Plenum: Das Produkt zum Strahlen bringen

Die Diskussion mit dem Plenum ergab, dass viele Probleme der Nachwuchsgewinnung nach wie vor auch mit der Außendarstellung des öffentlichen Dienstes zusammenhängen. „Selbst die Verbeamtung zieht oft nicht mehr, die jungen Leute wollen eine interessante Aufgabe, und wenn sie die an anderer Stelle finden, dann gehen die einfach – Beamtenstatus hin oder her“, hieß es beispielsweise. Und: „Man lese sich einmal die Stellenausschreibungen der Behörden und Verwaltungen durch – das ist langweiliger Einheitsbrei in einer Sprache, die niemand mehr spricht.“ „Das Produkt muss strahlen, wenn es dem Kunden gefallen soll“, lautete eine weitere Wortmeldung, die eine positivere Eigenwerbung des öffentlichen Dienstes einforderte. Und immer wieder und eindringlich: Der Appell an die für den Staatsdienst verantwortliche Politik: „Nur, wenn man dort endlich aufhört, die Beschäftigten als ‚Kostenfaktor mit zwei Ohren‘ zu betrachten, werden wir eine Trendwende zu mehr Attraktivität des Staatsdienstes für Berufsanfänger schaffen“, formulierte etwa Rainer Wendt, Chef der Deutschen Polizeigewerkschaft.

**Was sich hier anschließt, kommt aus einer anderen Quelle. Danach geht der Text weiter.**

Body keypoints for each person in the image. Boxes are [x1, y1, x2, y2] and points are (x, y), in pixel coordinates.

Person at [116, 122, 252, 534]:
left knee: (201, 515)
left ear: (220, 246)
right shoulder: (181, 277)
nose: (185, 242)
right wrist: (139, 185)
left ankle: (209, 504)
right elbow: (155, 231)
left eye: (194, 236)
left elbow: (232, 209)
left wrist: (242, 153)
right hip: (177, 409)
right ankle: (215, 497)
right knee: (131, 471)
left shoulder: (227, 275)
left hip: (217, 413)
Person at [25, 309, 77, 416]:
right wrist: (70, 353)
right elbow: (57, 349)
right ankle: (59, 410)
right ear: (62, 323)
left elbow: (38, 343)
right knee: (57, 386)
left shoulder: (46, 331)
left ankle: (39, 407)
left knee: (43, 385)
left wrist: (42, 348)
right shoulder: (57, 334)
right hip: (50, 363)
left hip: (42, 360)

Hans-Ulrich Benra, der stellvertretende dbb Bundesvorsitzende und Fachvorstand Beamtenpolitik, fasste in seinem Schlusswort die wesentlichen Erkenntnisse des an Fakten und Analysen reichen Hearings zusammen und griff bei seinem Dank an die Zuhörer im Plenum und die Akteure auf dem Podium zu einem eindringlichen Bild: Die Veranstaltung habe deutlich gemacht, dass ein öffentlicher Dienst ohne Fachkräfte wie ein Himmel ohne Sterne sei: undenkbar.